* Task brief *
Read the data below. Every line holding the string "EDWARDS" must be copied.
★ ★ ★
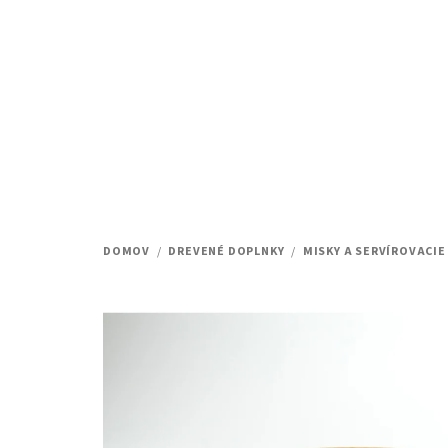
Prejsť
na
obsah
DOMOV
/
DREVENÉ DOPLNKY
/
MISKY A SERVÍROVACIE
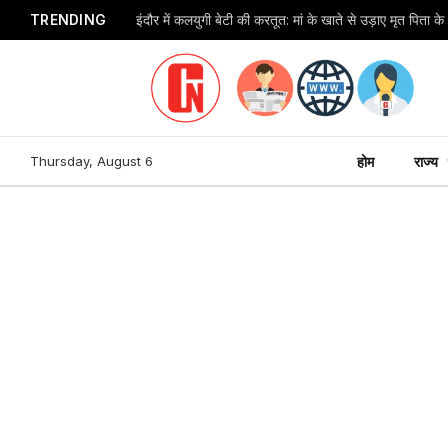
TRENDING
Thursday, August 6
होम
राज्य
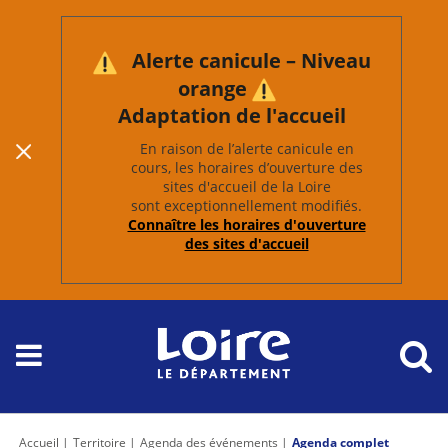
Alerte canicule – Niveau
orange
Adaptation de l'accueil
En raison de l’alerte canicule en
cours, les horaires d’ouverture des
sites d'accueil de la Loire
sont exceptionnellement modifiés.
Connaître les horaires d'ouverture
des sites d'accueil
Accueil
Territoire
Agenda des événements
Agenda complet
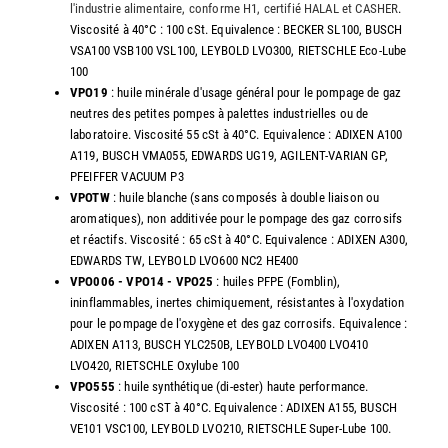
l'industrie alimentaire, conforme H1, certifié HALAL et CASHER
.
Viscosité à 40°C : 100 cSt. Equivalence : BECKER SL100, BUSCH
VSA100 VSB100 VSL100, LEYBOLD LVO300, RIETSCHLE Eco-Lube
100
VPO19
: huile minérale d'usage général pour le pompage de gaz
neutres des petites pompes à palettes industrielles ou de
laboratoire. Viscosité 55 cSt à 40°C. Equivalence : ADIXEN A100
A119, BUSCH VMA055, EDWARDS UG19, AGILENT-VARIAN GP,
PFEIFFER VACUUM P3
VPOTW
: huile blanche (sans composés à double liaison ou
aromatiques), non additivée pour le pompage des gaz corrosifs
et réactifs. Viscosité : 65 cSt à 40°C. Equivalence : ADIXEN A300,
EDWARDS TW, LEYBOLD LVO600 NC2 HE400
VPO006 - VPO14 - VPO25
: huiles PFPE (Fomblin),
ininflammables, inertes chimiquement, résistantes à l'oxydation
pour le pompage de l'oxygène et des gaz corrosifs. Equivalence :
ADIXEN A113, BUSCH YLC250B, LEYBOLD LVO400 LVO410
LVO420, RIETSCHLE Oxylube 100
VPO555
: huile synthétique (di-ester) haute performance.
Viscosité : 100 cST à 40°C. Equivalence : ADIXEN A155, BUSCH
VE101 VSC100, LEYBOLD LVO210, RIETSCHLE Super-Lube 100.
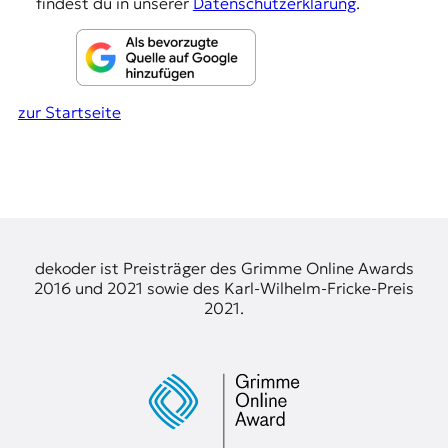
findest du in unserer
Datenschutzerklärung
.
r
n
a
l
i
s
zur Startseite
m
u
s
u
n
d
M
e
dekoder ist Preisträger des Grimme Online Awards
d
2016 und 2021 sowie des Karl-Wilhelm-Fricke-Preis
i
2021.
e
n
k
o
m
p
e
★ ★ ★
* Output below *
A119, BUSCH VMA055, EDWARDS UG19, AGILENT-VARIAN GP,
EDWARDS TW, LEYBOLD LVO600 NC2 HE400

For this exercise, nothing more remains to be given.